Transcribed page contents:
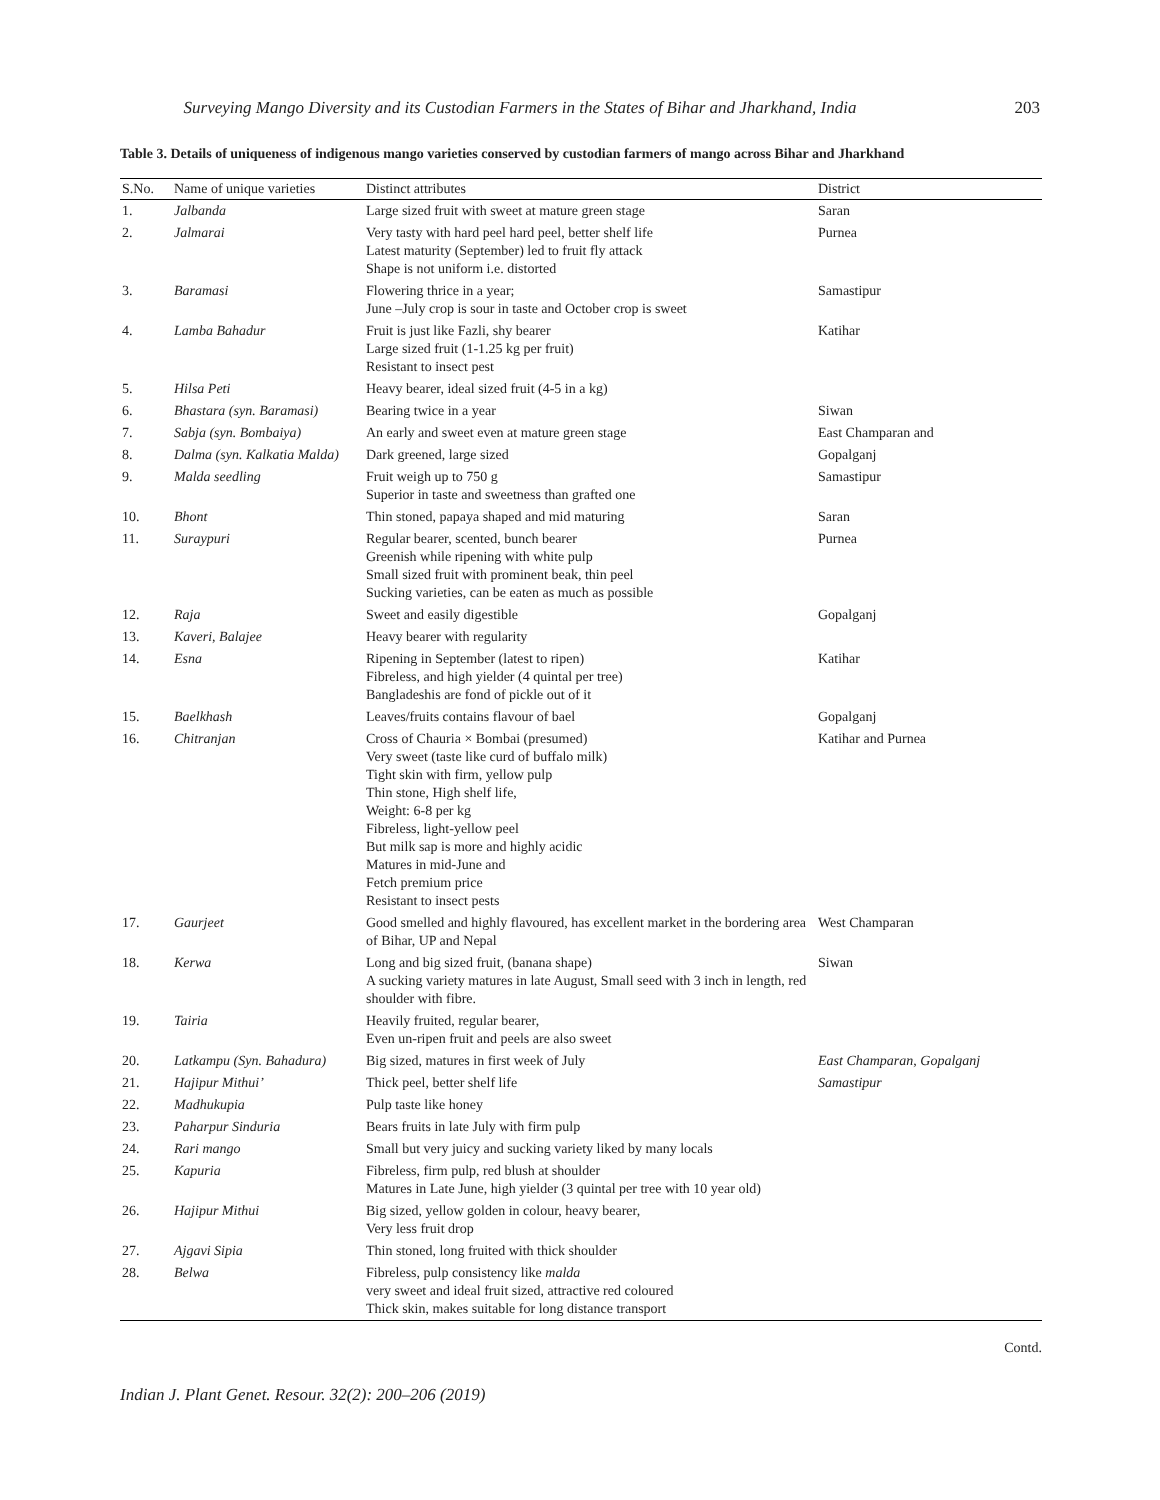Surveying Mango Diversity and its Custodian Farmers in the States of Bihar and Jharkhand, India 203
Table 3. Details of uniqueness of indigenous mango varieties conserved by custodian farmers of mango across Bihar and Jharkhand
| S.No. | Name of unique varieties | Distinct attributes | District |
| --- | --- | --- | --- |
| 1. | Jalbanda | Large sized fruit with sweet at mature green stage | Saran |
| 2. | Jalmarai | Very tasty with hard peel hard peel, better shelf life Latest maturity (September) led to fruit fly attack Shape is not uniform i.e. distorted | Purnea |
| 3. | Baramasi | Flowering thrice in a year; June –July crop is sour in taste and October crop is sweet | Samastipur |
| 4. | Lamba Bahadur | Fruit is just like Fazli, shy bearer Large sized fruit (1-1.25 kg per fruit) Resistant to insect pest | Katihar |
| 5. | Hilsa Peti | Heavy bearer, ideal sized fruit (4-5 in a kg) | |
| 6. | Bhastara (syn. Baramasi) | Bearing twice in a year | Siwan |
| 7. | Sabja (syn. Bombaiya) | An early and sweet even at mature green stage | East Champaran and |
| 8. | Dalma (syn. Kalkatia Malda) | Dark greened, large sized | Gopalganj |
| 9. | Malda seedling | Fruit weigh up to 750 g Superior in taste and sweetness than grafted one | Samastipur |
| 10. | Bhont | Thin stoned, papaya shaped and mid maturing | Saran |
| 11. | Suraypuri | Regular bearer, scented, bunch bearer Greenish while ripening with white pulp Small sized fruit with prominent beak, thin peel Sucking varieties, can be eaten as much as possible | Purnea |
| 12. | Raja | Sweet and easily digestible | Gopalganj |
| 13. | Kaveri, Balajee | Heavy bearer with regularity | |
| 14. | Esna | Ripening in September (latest to ripen) Fibreless, and high yielder (4 quintal per tree) Bangladeshis are fond of pickle out of it | Katihar |
| 15. | Baelkhash | Leaves/fruits contains flavour of bael | Gopalganj |
| 16. | Chitranjan | Cross of Chauria × Bombai (presumed) Very sweet (taste like curd of buffalo milk) Tight skin with firm, yellow pulp Thin stone, High shelf life, Weight: 6-8 per kg Fibreless, light-yellow peel But milk sap is more and highly acidic Matures in mid-June and Fetch premium price Resistant to insect pests | Katihar and Purnea |
| 17. | Gaurjeet | Good smelled and highly flavoured, has excellent market in the bordering area of Bihar, UP and Nepal | West Champaran |
| 18. | Kerwa | Long and big sized fruit, (banana shape) A sucking variety matures in late August, Small seed with 3 inch in length, red shoulder with fibre. | Siwan |
| 19. | Tairia | Heavily fruited, regular bearer, Even un-ripen fruit and peels are also sweet | |
| 20. | Latkampu (Syn. Bahadura) | Big sized, matures in first week of July | East Champaran, Gopalganj |
| 21. | Hajipur Mithui’ | Thick peel, better shelf life | Samastipur |
| 22. | Madhukupia | Pulp taste like honey | |
| 23. | Paharpur Sinduria | Bears fruits in late July with firm pulp | |
| 24. | Rari mango | Small but very juicy and sucking variety liked by many locals | |
| 25. | Kapuria | Fibreless, firm pulp, red blush at shoulder Matures in Late June, high yielder (3 quintal per tree with 10 year old) | |
| 26. | Hajipur Mithui | Big sized, yellow golden in colour, heavy bearer, Very less fruit drop | |
| 27. | Ajgavi Sipia | Thin stoned, long fruited with thick shoulder | |
| 28. | Belwa | Fibreless, pulp consistency like malda very sweet and ideal fruit sized, attractive red coloured Thick skin, makes suitable for long distance transport | |
Contd.
Indian J. Plant Genet. Resour. 32(2): 200–206 (2019)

Work item - Set down every entry above verbatim, without pictures.

Answer to the exercise -
Surveying Mango Diversity and its Custodian Farmers in the States of Bihar and Jharkhand, India 203
Table 3. Details of uniqueness of indigenous mango varieties conserved by custodian farmers of mango across Bihar and Jharkhand
| S.No. | Name of unique varieties | Distinct attributes | District |
| --- | --- | --- | --- |
| 1. | Jalbanda | Large sized fruit with sweet at mature green stage | Saran |
| 2. | Jalmarai | Very tasty with hard peel hard peel, better shelf life Latest maturity (September) led to fruit fly attack Shape is not uniform i.e. distorted | Purnea |
| 3. | Baramasi | Flowering thrice in a year; June –July crop is sour in taste and October crop is sweet | Samastipur |
| 4. | Lamba Bahadur | Fruit is just like Fazli, shy bearer Large sized fruit (1-1.25 kg per fruit) Resistant to insect pest | Katihar |
| 5. | Hilsa Peti | Heavy bearer, ideal sized fruit (4-5 in a kg) | |
| 6. | Bhastara (syn. Baramasi) | Bearing twice in a year | Siwan |
| 7. | Sabja (syn. Bombaiya) | An early and sweet even at mature green stage | East Champaran and |
| 8. | Dalma (syn. Kalkatia Malda) | Dark greened, large sized | Gopalganj |
| 9. | Malda seedling | Fruit weigh up to 750 g Superior in taste and sweetness than grafted one | Samastipur |
| 10. | Bhont | Thin stoned, papaya shaped and mid maturing | Saran |
| 11. | Suraypuri | Regular bearer, scented, bunch bearer Greenish while ripening with white pulp Small sized fruit with prominent beak, thin peel Sucking varieties, can be eaten as much as possible | Purnea |
| 12. | Raja | Sweet and easily digestible | Gopalganj |
| 13. | Kaveri, Balajee | Heavy bearer with regularity | |
| 14. | Esna | Ripening in September (latest to ripen) Fibreless, and high yielder (4 quintal per tree) Bangladeshis are fond of pickle out of it | Katihar |
| 15. | Baelkhash | Leaves/fruits contains flavour of bael | Gopalganj |
| 16. | Chitranjan | Cross of Chauria × Bombai (presumed) Very sweet (taste like curd of buffalo milk) Tight skin with firm, yellow pulp Thin stone, High shelf life, Weight: 6-8 per kg Fibreless, light-yellow peel But milk sap is more and highly acidic Matures in mid-June and Fetch premium price Resistant to insect pests | Katihar and Purnea |
| 17. | Gaurjeet | Good smelled and highly flavoured, has excellent market in the bordering area of Bihar, UP and Nepal | West Champaran |
| 18. | Kerwa | Long and big sized fruit, (banana shape) A sucking variety matures in late August, Small seed with 3 inch in length, red shoulder with fibre. | Siwan |
| 19. | Tairia | Heavily fruited, regular bearer, Even un-ripen fruit and peels are also sweet | |
| 20. | Latkampu (Syn. Bahadura) | Big sized, matures in first week of July | East Champaran, Gopalganj |
| 21. | Hajipur Mithui’ | Thick peel, better shelf life | Samastipur |
| 22. | Madhukupia | Pulp taste like honey | |
| 23. | Paharpur Sinduria | Bears fruits in late July with firm pulp | |
| 24. | Rari mango | Small but very juicy and sucking variety liked by many locals | |
| 25. | Kapuria | Fibreless, firm pulp, red blush at shoulder Matures in Late June, high yielder (3 quintal per tree with 10 year old) | |
| 26. | Hajipur Mithui | Big sized, yellow golden in colour, heavy bearer, Very less fruit drop | |
| 27. | Ajgavi Sipia | Thin stoned, long fruited with thick shoulder | |
| 28. | Belwa | Fibreless, pulp consistency like malda very sweet and ideal fruit sized, attractive red coloured Thick skin, makes suitable for long distance transport | |
Contd.
Indian J. Plant Genet. Resour. 32(2): 200–206 (2019)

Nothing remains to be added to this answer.